Drumknott leaned in until he could feel Havelock's exhalations on his own face.
"Is that why you . . . approached me?" Havelock asked.
"It's not the reason, no. But it is why I spoke. I hadn't thought I ever would."
"Ah. The timing seemed too close to be coincidental."
"I thought you might die there in the Watch House. Alone. You deserve better than that, and I thought I might - gods, I am monstrously vain."
Beyond all expectation, Havelock embraced him. "Humility is an overvalued virtue." He gave Drumknott a tentative kiss; it still seemed a foreign language to him, hard to pronounce and grammatically thorny. "But if I died this minute, I would die alone. That is the nature of dying."
Drumknott felt a future desolation stretch back its long, cold arm and beckon. "I suppose you're right." He closed his eyes and tried to feel every inch of his body against Havelock's, all at once.
"I'm sorry. I did warn you that I'm not a kind man."
"Do you think I need kindness so badly? You're an honest man."
"Really? You're the only person who has ever thought that of me."
Drumknott ran a hand along Havelock's naked back. "I have a very particular point of view on the matter."
Havelock laughed, quick and surprised. "Yes, indeed. Let me tell you this then, in honesty. I said there are only prisons, and I meant it. But this cell of mine is more comfortable now. Larger, if you will."
"Warmer."
"Antanaclasis again. But yes, both literally and figuratively. And I am not displeased with the change."
center***/center
Drumknott woke alone once more. Havelock had covered him with the blanket and blown out most of the candles. In the near-absolute silence of deep night he could hear the scratch of a pen that needed trimming. He wrapped the blanket around himself--the fire was still burning, but lower than before--and went to the desk, laying a hand on Havelock's shoulder. Interrupting him at work felt slightly like a liberty, but here in this room he reckoned he was allowed them.
Havelock leaned, slightly but unmistakably, into his touch. "Do you know what I'm writing?"
The coded journal lay on the desk, half covered by a bunch of loose, closely-written leaves. "No," said Drumknott.
"It's a treatise on governance. For my successor." He crossed out one word and inserted another. "The problem with tyranny as a profession is that one cannot take an apprentice. The next Patrician will have no experience of rule.
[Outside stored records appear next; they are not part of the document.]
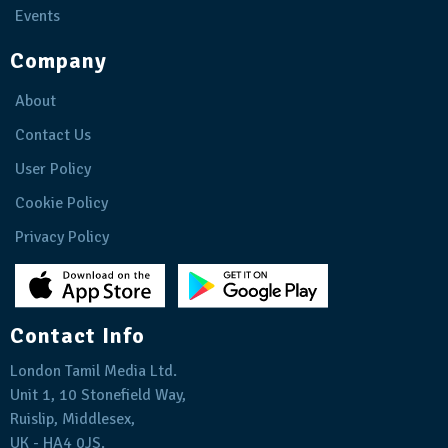
Events
Company
About
Contact Us
User Policy
Cookie Policy
Privacy Policy
Contact Info
London Tamil Media Ltd.
Unit 1, 10 Stonefield Way,
Ruislip, Middlesex,
UK - HA4 0JS.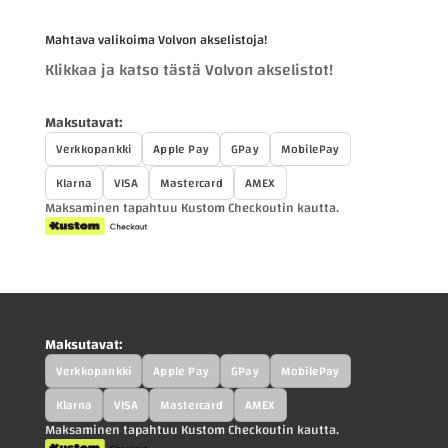
Mahtava valikoima Volvon akselistoja!
Klikkaa ja katso tästä Volvon akselistot!
Maksutavat:
Verkkopankki
Apple Pay
GPay
MobilePay
Klarna
VISA
Mastercard
AMEX
Maksaminen tapahtuu Kustom Checkoutin kautta.
Maksutavat:
Verkkopankki
Apple Pay
GPay
MobilePay
Klarna
VISA
Mastercard
AMEX
Maksaminen tapahtuu Kustom Checkoutin kautta.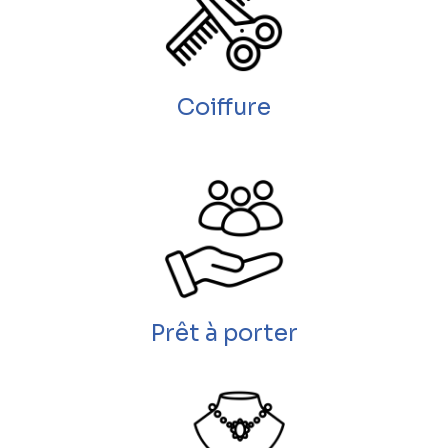
Coiffure
Prêt à porter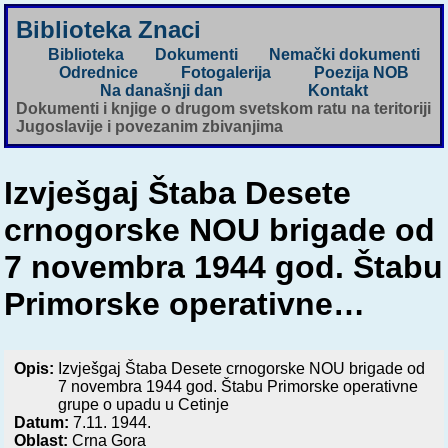
Biblioteka Znaci
Biblioteka
Dokumenti
Nemački dokumenti
Odrednice
Fotogalerija
Poezija NOB
Na današnji dan
Kontakt
Dokumenti i knjige o drugom svetskom ratu na teritoriji
Jugoslavije i povezanim zbivanjima
Izvješgaj Štaba Desete
crnogorske NOU brigade od
7 novembra 1944 god. Štabu
Primorske operativne…
Opis:
Izvješgaj Štaba Desete crnogorske NOU brigade od
7 novembra 1944 god. Štabu Primorske operativne
grupe o upadu u Cetinje
Datum:
7.11. 1944.
Oblast:
Crna Gora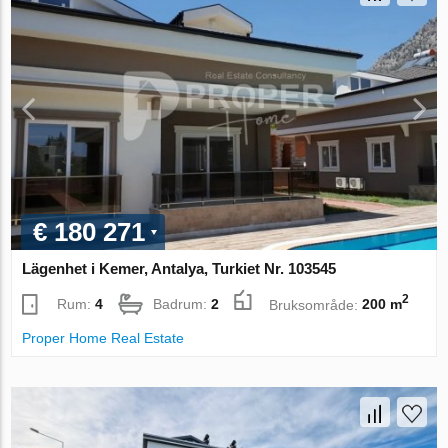
€ 180 271
Lägenhet i Kemer, Antalya, Turkiet Nr. 103545
2
Rum:
4
Badrum:
2
Bruksområde:
200 m
Proper Home Real Estate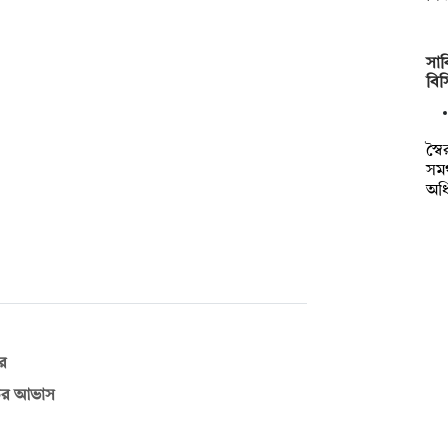
সাক
বি
স্ব
সমর
অধ
ের
ড়ের আভাস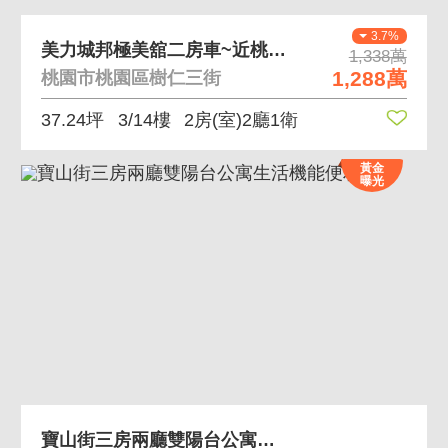
3.7%
美力城邦極美舘二房車~近桃鶯路商圈 商家林立
1,338萬
1,288萬
桃園市桃園區樹仁三街
37.24坪
3/14樓
2房(室)2廳1衛
黃金
曝光
寶山街三房兩廳雙陽台公寓生活機能便利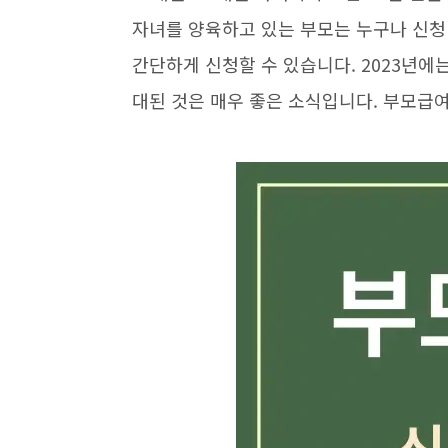
자녀를 양육하고 있는 부모는 누구나 신청 
간단하게 신청할 수 있습니다. 2023년에는
대된 것은 매우 좋은 소식입니다. 부모급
But there are two things he will have, I hope: this book, and you."
"In what sense -"
"The secretarial only." He smiled sideways at Drumknott. "The other, I leave to your discretion." A few more words took shape on the page. "I don't want my city broken by unskilled hands. And in the course of nature, you will outlive me." Turning in the chair, he looked up, unsmiling now, intent. "As you yourself have said, you know me. You know what I've done to build order and security in Ankh-Morpork. Will you teach him?"
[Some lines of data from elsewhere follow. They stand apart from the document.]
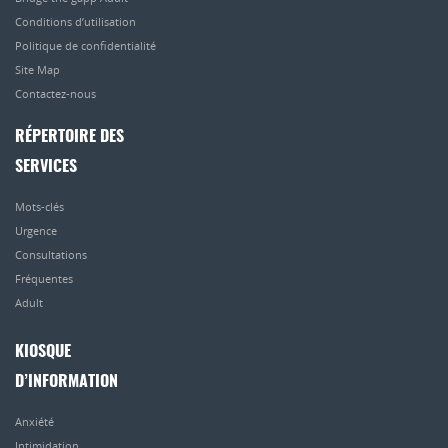
Conditions d’utilisation
Politique de confidentialité
Site Map
Contactez-nous
RÉPERTOIRE DES
SERVICES
Mots-clés
Urgence
Consultations
Fréquentes
Adult
KIOSQUE
D’INFORMATION
Anxiété
Intimidation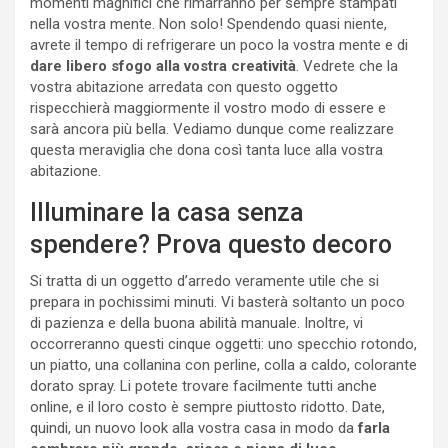
momenti magnifici che rimarranno per sempre stampati
nella vostra mente. Non solo! Spendendo quasi niente,
avrete il tempo di refrigerare un poco la vostra mente e di
dare libero sfogo alla vostra creatività
. Vedrete che la
vostra abitazione arredata con questo oggetto
rispecchierà maggiormente il vostro modo di essere e
sarà ancora più bella. Vediamo dunque come realizzare
questa meraviglia che dona così tanta luce alla vostra
abitazione.
Illuminare la casa senza
spendere? Prova questo decoro
Si tratta di un oggetto d’arredo veramente utile che si
prepara in pochissimi minuti. Vi basterà soltanto un poco
di pazienza e della buona abilità manuale. Inoltre, vi
occorreranno questi cinque oggetti: uno specchio rotondo,
un piatto, una collanina con perline, colla a caldo, colorante
dorato spray. Li potete trovare facilmente tutti anche
online, e il loro costo è sempre piuttosto ridotto. Date,
quindi, un nuovo look alla vostra casa in modo da
farla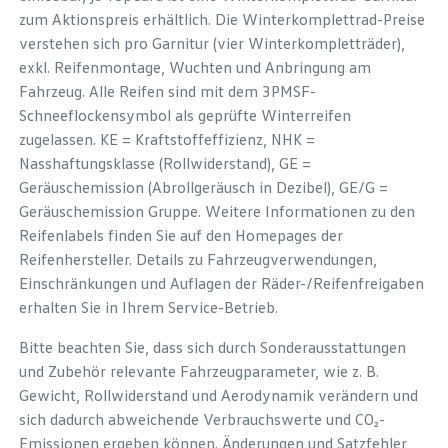
zum Aktionspreis erhältlich. Die Winterkomplettrad-Preise
verstehen sich pro Garnitur (vier Winterkompletträder),
exkl. Reifenmontage, Wuchten und Anbringung am
Fahrzeug. Alle Reifen sind mit dem 3PMSF-
Schneeflockensymbol als geprüfte Winterreifen
zugelassen. KE = Kraftstoffeffizienz, NHK =
Nasshaftungsklasse (Rollwiderstand), GE =
Geräuschemission (Abrollgeräusch in Dezibel), GE/G =
Geräuschemission Gruppe. Weitere Informationen zu den
Reifenlabels finden Sie auf den Homepages der
Reifenhersteller. Details zu Fahrzeugverwendungen,
Einschränkungen und Auflagen der Räder-/Reifenfreigaben
erhalten Sie in Ihrem Service-Betrieb.
Bitte beachten Sie, dass sich durch Sonderausstattungen
und Zubehör relevante Fahrzeugparameter, wie z. B.
Gewicht, Rollwiderstand und Aerodynamik verändern und
sich dadurch abweichende Verbrauchswerte und CO₂-
Emissionen ergeben können. Änderungen und Satzfehler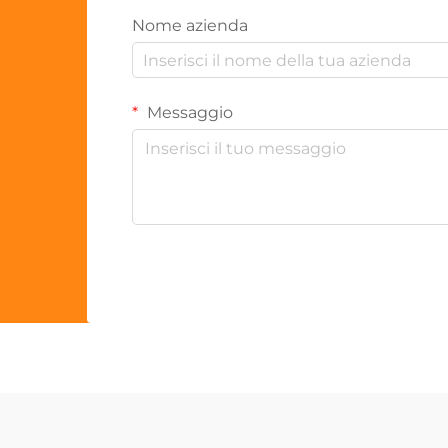
Nome azienda
Messaggio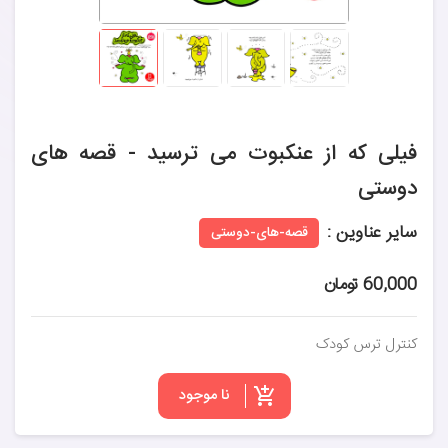
فیلی که از عنکبوت می ترسید - قصه های
دوستی
سایر عناوین :
قصه-های-دوستی
60,000 تومان
کنترل ترس کودک
نا موجود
The weight of it, as heavy as the city itself, loured on his shoulders. He wanted to refuse it. He wanted to say don't talk about dying. But he was Havelock Vetinari's man, and there was only one answer he could give, or ever had. "Yes."
"Thank you," Havelock said, in a quiet voice that thrummed down into Drumknott's bones. After another long look, he began writing again.
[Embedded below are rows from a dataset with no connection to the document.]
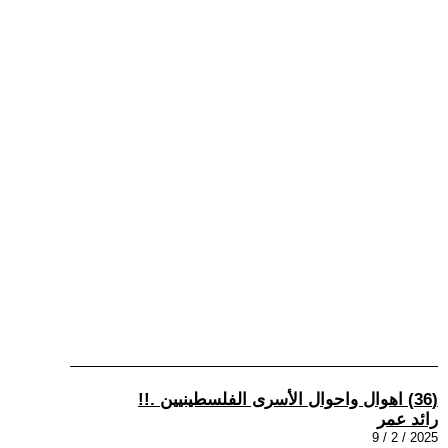
(36) اهوال واحوال الأسرى الفلسطينيين .!!
رائد عمر
2025 / 2 / 9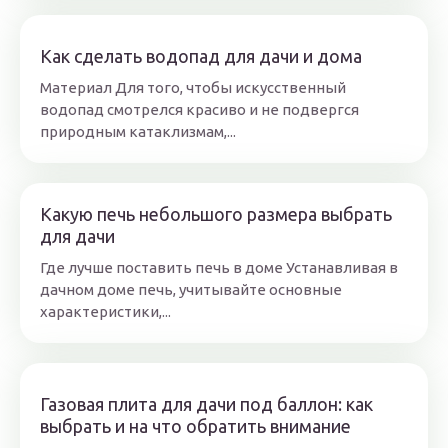
Как сделать водопад для дачи и дома
Материал Для того, чтобы искусственный
водопад смотрелся красиво и не подвергся
природным катаклизмам,...
Какую печь небольшого размера выбрать
для дачи
Где лучше поставить печь в доме Устанавливая в
дачном доме печь, учитывайте основные
характеристики,...
Газовая плита для дачи под баллон: как
выбрать и на что обратить внимание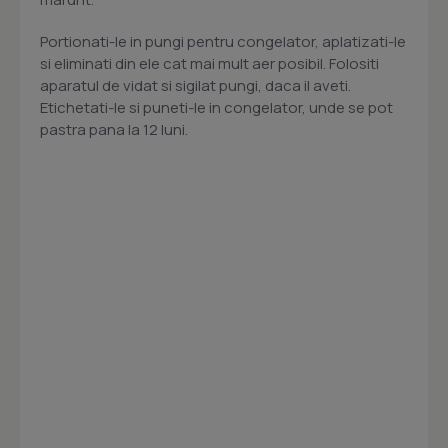
Portionati-le in pungi pentru congelator, aplatizati-le
si eliminati din ele cat mai mult aer posibil. Folositi
aparatul de vidat si sigilat pungi, daca il aveti.
Etichetati-le si puneti-le in congelator, unde se pot
pastra pana la 12 luni.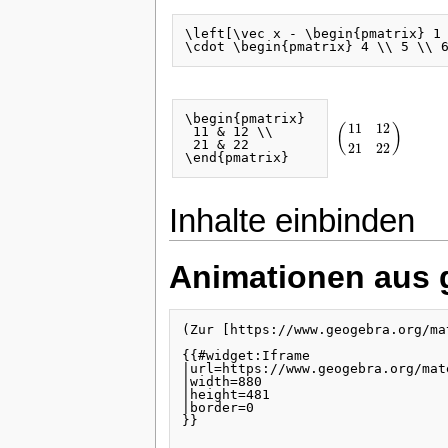
\left[\vec x - \begin{pmatrix} 1 
\begin{pmatrix} 

11
12
(
)
 11 & 12 \\

(
11
12
21
22
)
 21 & 22 

21
22
Inhalte einbinden
Animationen aus 
(Zur [https://www.geogebra.org/ma
{{#widget:Iframe 

|url=https://www.geogebra.org/mat
|width=880

|height=481

|border=0

}}
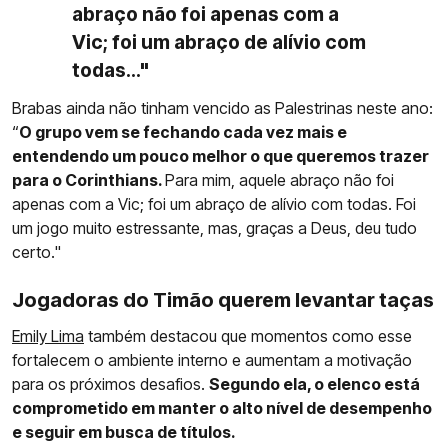
abraço não foi apenas com a
Vic; foi um abraço de alívio com
todas..."
Brabas ainda não tinham vencido as Palestrinas neste ano:
“
O grupo vem se fechando cada vez mais e
entendendo um pouco melhor o que queremos trazer
para o Corinthians.
Para mim, aquele abraço não foi
apenas com a Vic; foi um abraço de alívio com todas. Foi
um jogo muito estressante, mas, graças a Deus, deu tudo
certo."
Jogadoras do Timão querem levantar taças
Emily Lima
também destacou que momentos como esse
fortalecem o ambiente interno e aumentam a motivação
para os próximos desafios.
Segundo ela, o elenco está
comprometido em manter o alto nível de desempenho
e seguir em busca de títulos.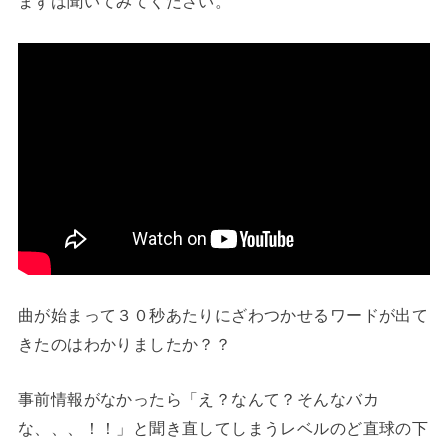
まずは聞いてみてください。
曲が始まって３０秒あたりにざわつかせるワードが出て
きたのはわかりましたか？？
事前情報がなかったら「え？なんて？そんなバカ
な、、、！！」と聞き直してしまうレベルのど直球の下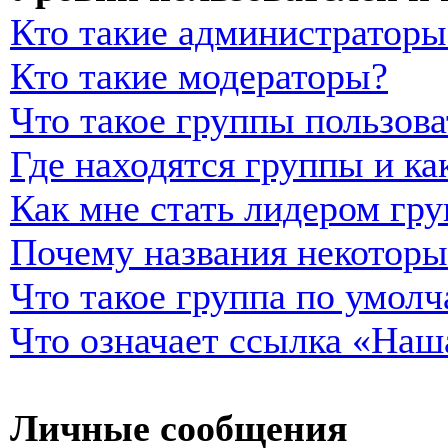
Кто такие администраторы
Кто такие модераторы?
Что такое группы пользова
Где находятся группы и ка
Как мне стать лидером гр
Почему названия некоторы
Что такое группа по умол
Что означает ссылка «Наш
Личные сообщения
Such endless labour, for a time after his death, for a city that wouldn't thank him. Drumknott watched him for a moment, then asked, "Should I go?" Let him write in peace, if he felt the need.
"Hmm? No, not unless you wish it. I'm - give me a second - there." He pushed hard on a full stop. "I want to sleep a little myself, and I should like your company."
"Then you shall have it," Drumknott said, holding out a hand. "Come to bed."